Extract to read →
- Opening Delimiter -

Press release from the issuing company

TORONTO, ONTARIO - Feb. 11, 2008 - Fraser Papers Inc. announced today it plans to curtail production of commodity freesheet paper grades on paper machines #13 and #14 at its paper mill in Gorham, New Hampshire for an indefinite period starting April 13, 2008. Production on paper machine #12 was suspended late in 2007. Fraser Papers expects to continue operating two of the five paper machines (paper machines #11 and #19) in Gorham that produce specialty printing papers (principally light-weight opaque papers) and industrial towel. The three machines to be curtailed represent annual production capacity of 109,000 tons.

"The impact of rising input costs, particularly oil and market pulp, has resulted in significant operating losses for certain of the grades produced at the Gorham mill," said Peter Gordon, President and CEO of Fraser Papers. "Increases in the selling price of commodity freesheet products have not been sufficient to offset these rising costs," noted Gordon.

The Company will fulfill all of its existing commitments to customers and expects to operate at current production levels until April 13, 2008, depending on demand. If cost pressures ease and the profitability for the grades produced on these machines improves before April 13, 2008, the Company may cancel or defer the curtailments.

- Closing Delimiter -

Task instructions → Continue the press release about the Gorham mill curtailment from where it stops.

Information given →
- Opening Delimiter -

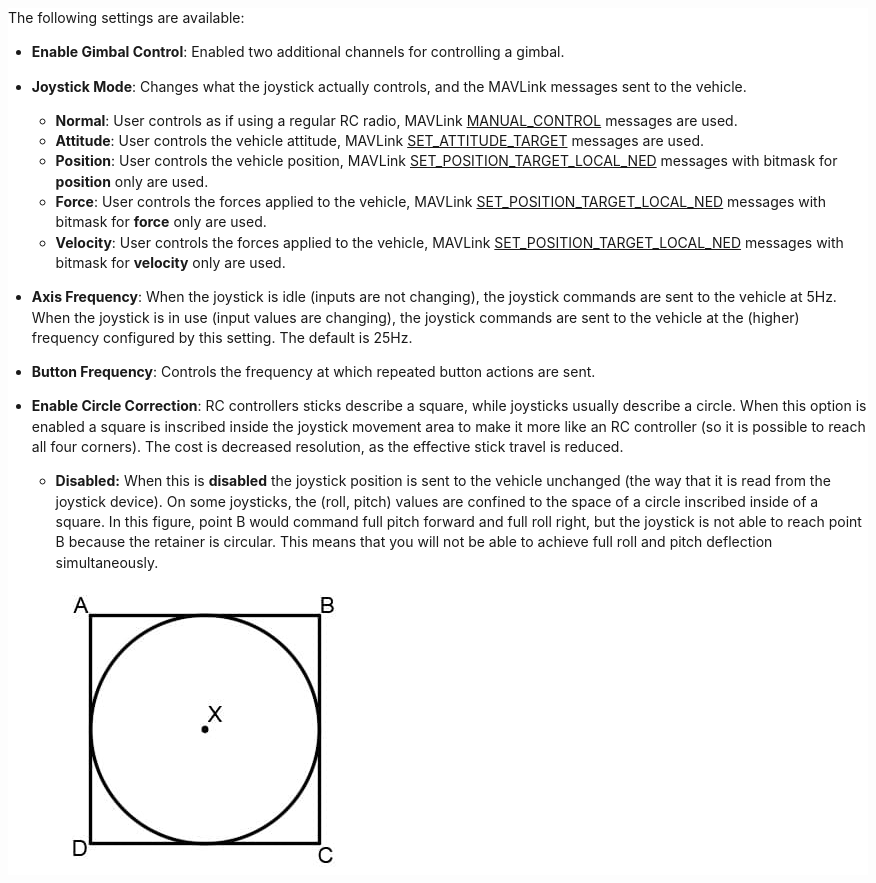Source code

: The following settings are available:

- **Enable Gimbal Control**: Enabled two additional channels for controlling a gimbal.

- **Joystick Mode**: Changes what the joystick actually controls, and the MAVLink messages sent to the vehicle.

  - **Normal**: User controls as if using a regular RC radio, MAVLink [MANUAL\_CONTROL](https://mavlink.io/en/messages/common.html#MANUAL_CONTROL) messages are used.
  - **Attitude**: User controls the vehicle attitude, MAVLink [SET\_ATTITUDE\_TARGET](https://mavlink.io/en/messages/common.html#SET_ATTITUDE_TARGET) messages are used.
  - **Position**: User controls the vehicle position, MAVLink [SET\_POSITION\_TARGET\_LOCAL\_NED](https://mavlink.io/en/messages/common.html#SET_POSITION_TARGET_LOCAL_NED) messages with bitmask for **position** only are used.
  - **Force**: User controls the forces applied to the vehicle, MAVLink [SET\_POSITION\_TARGET\_LOCAL\_NED](https://mavlink.io/en/messages/common.html#SET_POSITION_TARGET_LOCAL_NED) messages with bitmask for **force** only are used.
  - **Velocity**: User controls the forces applied to the vehicle, MAVLink [SET\_POSITION\_TARGET\_LOCAL\_NED](https://mavlink.io/en/messages/common.html#SET_POSITION_TARGET_LOCAL_NED) messages with bitmask for **velocity** only are used.

- **Axis Frequency**: When the joystick is idle (inputs are not changing), the joystick commands are sent to the vehicle at 5Hz. When the joystick is in use (input values are changing), the joystick commands are sent to the vehicle at the (higher) frequency configured by this setting. The default is 25Hz.

- **Button Frequency**: Controls the frequency at which repeated button actions are sent.

- **Enable Circle Correction**: RC controllers sticks describe a square, while joysticks usually describe a circle.
  When this option is enabled a square is inscribed inside the joystick movement area to make it more like an RC controller (so it is possible to reach all four corners). The cost is decreased resolution, as the effective stick travel is reduced.

  - **Disabled:** When this is **disabled** the joystick position is sent to the vehicle unchanged (the way that it is read from the joystick device).
    On some joysticks, the (roll, pitch) values are confined to the space of a circle inscribed inside of a square.
    In this figure, point B would command full pitch forward and full roll right, but the joystick is not able to reach point B because the retainer is circular.
    This means that you will not be able to achieve full roll and pitch deflection simultaneously.

    ![](../../../assets/setup/joystick_circle_correction.jpg)
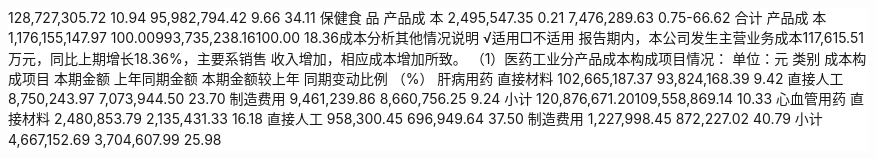 128,727,305.72
10.94
95,982,794.42
9.66
34.11
保健食
品
产品成
本
2,495,547.35
0.21
7,476,289.63
0.75-66.62
合计
产品成
本
1,176,155,147.97
100.00993,735,238.16100.00
18.36成本分析其他情况说明
√适用□不适用
报告期内，本公司发生主营业务成本117,615.51万元，同比上期增长18.36%，主要系销售
收入增加，相应成本增加所致。
（1）医药工业分产品成本构成项目情况：
单位：元
类别
成本构成项目
本期金额
上年同期金额
本期金额较上年
同期变动比例
（%）
肝病用药
直接材料
102,665,187.37
93,824,168.39
9.42
直接人工
8,750,243.97
7,073,944.50
23.70
制造费用
9,461,239.86
8,660,756.25
9.24
小计
120,876,671.20109,558,869.14
10.33
心血管用药
直接材料
2,480,853.79
2,135,431.33
16.18
直接人工
958,300.45
696,949.64
37.50
制造费用
1,227,998.45
872,227.02
40.79
小计
4,667,152.69
3,704,607.99
25.98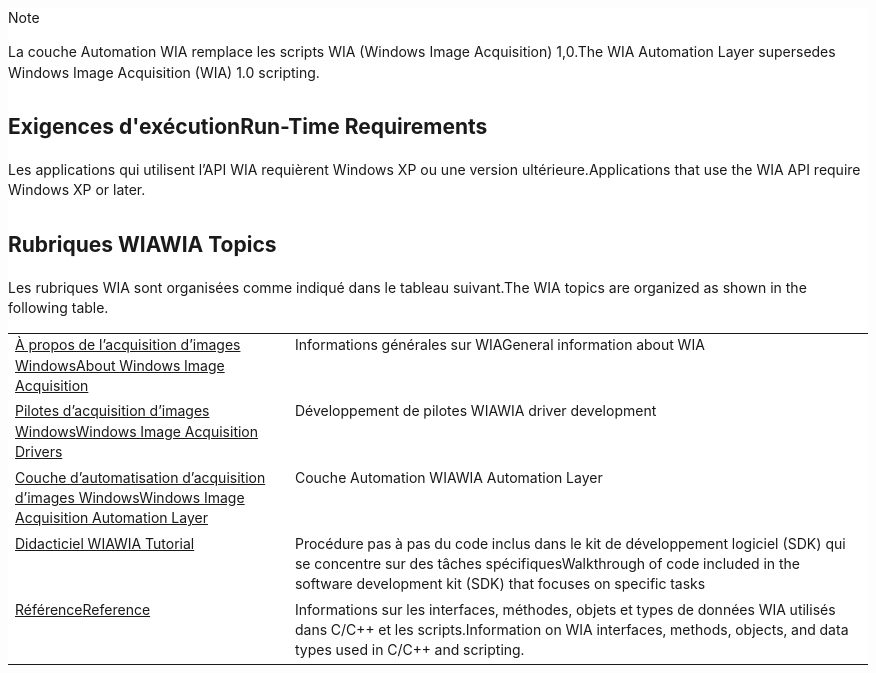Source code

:> [!Note]  
> <span data-ttu-id="3e504-188">La couche Automation WIA remplace les scripts WIA (Windows Image Acquisition) 1,0.</span><span class="sxs-lookup"><span data-stu-id="3e504-188">The WIA Automation Layer supersedes Windows Image Acquisition (WIA) 1.0 scripting.</span></span>

 

## <a name="run-time-requirements"></a><span data-ttu-id="3e504-189">Exigences d'exécution</span><span class="sxs-lookup"><span data-stu-id="3e504-189">Run-Time Requirements</span></span>

<span data-ttu-id="3e504-190">Les applications qui utilisent l’API WIA requièrent Windows XP ou une version ultérieure.</span><span class="sxs-lookup"><span data-stu-id="3e504-190">Applications that use the WIA API require Windows XP or later.</span></span>

## <a name="wia-topics"></a><span data-ttu-id="3e504-191">Rubriques WIA</span><span class="sxs-lookup"><span data-stu-id="3e504-191">WIA Topics</span></span>

<span data-ttu-id="3e504-192">Les rubriques WIA sont organisées comme indiqué dans le tableau suivant.</span><span class="sxs-lookup"><span data-stu-id="3e504-192">The WIA topics are organized as shown in the following table.</span></span>



|                                                                                                                              |                                                                                                   |
|------------------------------------------------------------------------------------------------------------------------------|---------------------------------------------------------------------------------------------------|
| [<span data-ttu-id="3e504-193">À propos de l’acquisition d’images Windows</span><span class="sxs-lookup"><span data-stu-id="3e504-193">About Windows Image Acquisition</span></span>](-wia-about-windows-image-acquisition.md)                                                  | <span data-ttu-id="3e504-194">Informations générales sur WIA</span><span class="sxs-lookup"><span data-stu-id="3e504-194">General information about WIA</span></span>                                                                     |
| [<span data-ttu-id="3e504-195">Pilotes d’acquisition d’images Windows</span><span class="sxs-lookup"><span data-stu-id="3e504-195">Windows Image Acquisition Drivers</span></span>](/windows-hardware/drivers/image/windows-image-acquisition-drivers)                  | <span data-ttu-id="3e504-196">Développement de pilotes WIA</span><span class="sxs-lookup"><span data-stu-id="3e504-196">WIA driver development</span></span>                                                                            |
| [<span data-ttu-id="3e504-197">Couche d’automatisation d’acquisition d’images Windows</span><span class="sxs-lookup"><span data-stu-id="3e504-197">Windows Image Acquisition Automation Layer</span></span>](/previous-versions/windows/desktop/wiaaut/-wiaaut-startpage) | <span data-ttu-id="3e504-198">Couche Automation WIA</span><span class="sxs-lookup"><span data-stu-id="3e504-198">WIA Automation Layer</span></span>                                                                              |
| [<span data-ttu-id="3e504-199">Didacticiel WIA</span><span class="sxs-lookup"><span data-stu-id="3e504-199">WIA Tutorial</span></span>](-wia-wia-tutorial.md)                                                                                        | <span data-ttu-id="3e504-200">Procédure pas à pas du code inclus dans le kit de développement logiciel (SDK) qui se concentre sur des tâches spécifiques</span><span class="sxs-lookup"><span data-stu-id="3e504-200">Walkthrough of code included in the software development kit (SDK) that focuses on specific tasks</span></span> |
| [<span data-ttu-id="3e504-201">Référence</span><span class="sxs-lookup"><span data-stu-id="3e504-201">Reference</span></span>](-wia-reference.md)                                                                                              | <span data-ttu-id="3e504-202">Informations sur les interfaces, méthodes, objets et types de données WIA utilisés dans C/C++ et les scripts.</span><span class="sxs-lookup"><span data-stu-id="3e504-202">Information on WIA interfaces, methods, objects, and data types used in C/C++ and scripting.</span></span>      |



 

 

 
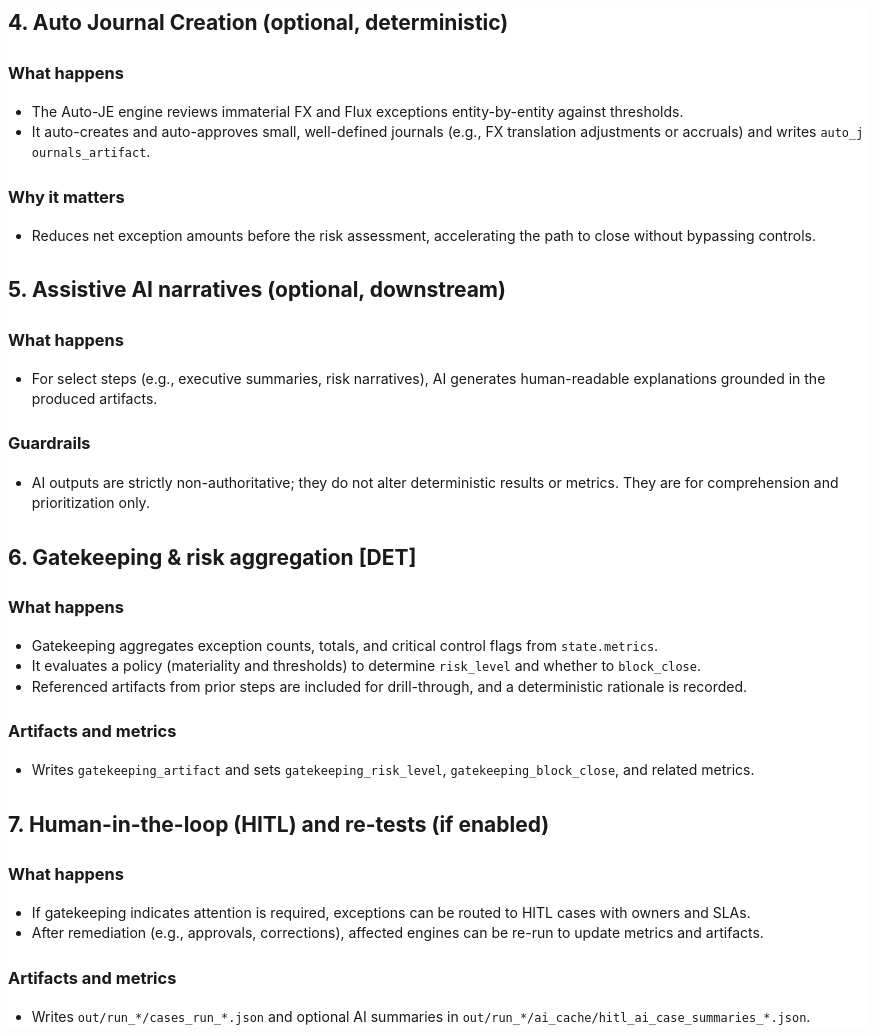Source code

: ## 4. Auto Journal Creation (optional, deterministic)

### What happens
- The Auto-JE engine reviews immaterial FX and Flux exceptions entity-by-entity against thresholds.
- It auto-creates and auto-approves small, well-defined journals (e.g., FX translation adjustments or accruals) and writes `auto_journals_artifact`.

### Why it matters
- Reduces net exception amounts before the risk assessment, accelerating the path to close without bypassing controls.

## 5. Assistive AI narratives (optional, downstream)

### What happens
- For select steps (e.g., executive summaries, risk narratives), AI generates human-readable explanations grounded in the produced artifacts.

### Guardrails
- AI outputs are strictly non-authoritative; they do not alter deterministic results or metrics. They are for comprehension and prioritization only.

## 6. Gatekeeping & risk aggregation [DET]

### What happens
- Gatekeeping aggregates exception counts, totals, and critical control flags from `state.metrics`.
- It evaluates a policy (materiality and thresholds) to determine `risk_level` and whether to `block_close`.
- Referenced artifacts from prior steps are included for drill-through, and a deterministic rationale is recorded.

### Artifacts and metrics
- Writes `gatekeeping_artifact` and sets `gatekeeping_risk_level`, `gatekeeping_block_close`, and related metrics.

## 7. Human-in-the-loop (HITL) and re-tests (if enabled)

### What happens
- If gatekeeping indicates attention is required, exceptions can be routed to HITL cases with owners and SLAs.
- After remediation (e.g., approvals, corrections), affected engines can be re-run to update metrics and artifacts.

### Artifacts and metrics
- Writes `out/run_*/cases_run_*.json` and optional AI summaries in `out/run_*/ai_cache/hitl_ai_case_summaries_*.json`.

- Closing Delimiter -

Answer to the problem →
The State of New Hampshire has been working with the Company on alternatives to address increasing costs at the mill. During this temporary shutdown, Fraser Papers will continue to work with the State to explore various initiatives to reduce the mill's reliance on oil as a fuel source.

As a result of the production curtailments, 167 affected employees at the Gorham operations will be laid off indefinitely. The Company has given employees 60-day notice under the Workers Adjustment and Retraining Notice ("WARN") Act. Under the provisions of the WARN Act, affected employees will be paid through the notice period, even if the production cuts are implemented earlier.